SOME OF THE BENEFITS YOU CAN ENJOY AT UC MERCED:
Career Stability and Growth: • Performance-based Culture • Professional Development Opportunities • Cross-functional/department Opportunities • Campus Community Opportunities • UC Systems Involvement • Access to Lynda.com • Lifelong Learning Nurtured
Work/Life Balance: • Competitive Salaries (while living in an affordable community) • Significant Vacation, Holiday, and Sick Days • UC Retirement System • Inexpensive Medical Plans • Free Vision & Dental Insurance • Deeply Discounted Tuition • Fitness and Wellness Programs
Opportunity to Make an Impact: • Triple Zero Commitment • LEED Certification • Leading Conservation & Sustainability Programs • Environmental Stewardship • Cutting-edge Technology and Research • Community Development and Involvement • Part of UC Natural Reserve System • HSI proudly serving 1st Generation Students
• A Bachelor’s degree in Food Services Management, Dietetics, Hospitality, Culinary Arts, Hotel and Restaurant Management, Business Administration or related field. Extensive relevant experience in combination with education may substitute required.
• Minimum five years of experience in a food service/customer service operation, with at least three years in supervisory/management experience in a high volume food service operation required.
• Experience using computerized systems, including food production/procurement systems, electronic customer access, and timekeeping programs required.
• Experience managing financials, labor, menu development, policy and procedure development, food production, handling and storage, quality control, health and safety required.
• Interpersonal communication skills to clearly and effectively interact with individuals of varying backgrounds and perspectives to research and secure information to resolve problems required.
• Experience responding to customer service needs required.
• Writing skills to prepare a variety of correspondence, reports, policies and procedures, agreements, training documents, and performance evaluations required.
• Proficiency in Microsoft Office applications (Word, Outlook, Excel) required.
• Leadership experience in a residential food service environment preferred.
• Culinary experience in quantity production preferred.
• Experience in strategic planning, administration, and management in a dining service field preferred.
• Experience analyzing, interpreting and applying personnel policy and procedure, collective bargaining agreements and employment law, advising management and managing sensitive employee and labor relations problems preferred.
• Accounting experience to develop, implement, analyze, and monitor annual operating budget with short and long-range financial forecasts preferred.
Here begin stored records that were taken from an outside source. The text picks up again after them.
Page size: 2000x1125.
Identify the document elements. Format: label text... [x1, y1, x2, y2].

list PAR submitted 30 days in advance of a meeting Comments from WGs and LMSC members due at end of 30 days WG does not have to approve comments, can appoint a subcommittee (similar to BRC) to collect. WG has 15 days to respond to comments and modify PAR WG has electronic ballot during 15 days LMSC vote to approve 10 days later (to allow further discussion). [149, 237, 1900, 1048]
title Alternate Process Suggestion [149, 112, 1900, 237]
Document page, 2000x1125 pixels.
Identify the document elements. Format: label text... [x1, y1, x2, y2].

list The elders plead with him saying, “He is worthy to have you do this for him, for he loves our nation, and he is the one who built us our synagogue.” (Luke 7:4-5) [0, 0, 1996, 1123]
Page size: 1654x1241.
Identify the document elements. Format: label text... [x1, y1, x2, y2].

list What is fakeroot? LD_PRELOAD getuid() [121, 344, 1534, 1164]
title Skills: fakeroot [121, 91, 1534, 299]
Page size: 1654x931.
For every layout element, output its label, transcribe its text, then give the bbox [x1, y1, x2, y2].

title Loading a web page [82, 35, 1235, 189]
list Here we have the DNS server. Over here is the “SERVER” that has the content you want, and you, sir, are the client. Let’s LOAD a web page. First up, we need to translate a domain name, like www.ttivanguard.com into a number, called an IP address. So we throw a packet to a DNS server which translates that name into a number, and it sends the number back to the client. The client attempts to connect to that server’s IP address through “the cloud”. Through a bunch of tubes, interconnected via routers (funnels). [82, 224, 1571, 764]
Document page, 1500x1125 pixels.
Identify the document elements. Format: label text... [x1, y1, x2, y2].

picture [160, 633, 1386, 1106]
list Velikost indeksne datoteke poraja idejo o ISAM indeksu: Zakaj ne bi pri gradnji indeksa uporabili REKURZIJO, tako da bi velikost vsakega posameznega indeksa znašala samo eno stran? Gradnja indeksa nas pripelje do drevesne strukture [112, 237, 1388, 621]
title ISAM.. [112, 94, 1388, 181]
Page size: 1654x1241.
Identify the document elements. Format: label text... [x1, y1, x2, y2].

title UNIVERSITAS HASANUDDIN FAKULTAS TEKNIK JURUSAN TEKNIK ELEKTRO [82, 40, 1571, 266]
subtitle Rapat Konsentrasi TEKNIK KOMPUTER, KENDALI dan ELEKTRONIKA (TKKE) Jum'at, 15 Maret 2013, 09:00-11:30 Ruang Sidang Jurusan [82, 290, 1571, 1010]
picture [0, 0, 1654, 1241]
• Experience with industry standards for residential dining services including PCI compliance, Point of Sale maintenance, managing cash handling policies and procedures preferred.
• Knowledge of related Federal, State, Local, and UC regulations preferred.
UC Merced is the first new American research university built in the 21st century, with a mission of research, teaching and service. The campus opened Sept. 5, 2005, in the San Joaquin Valley. The university is about an hour north of Fresno, two hours south of Sacramento, two hours southeast of San Francisco and the Silicon Valley, and 90 minutes west of Yosemite National Park.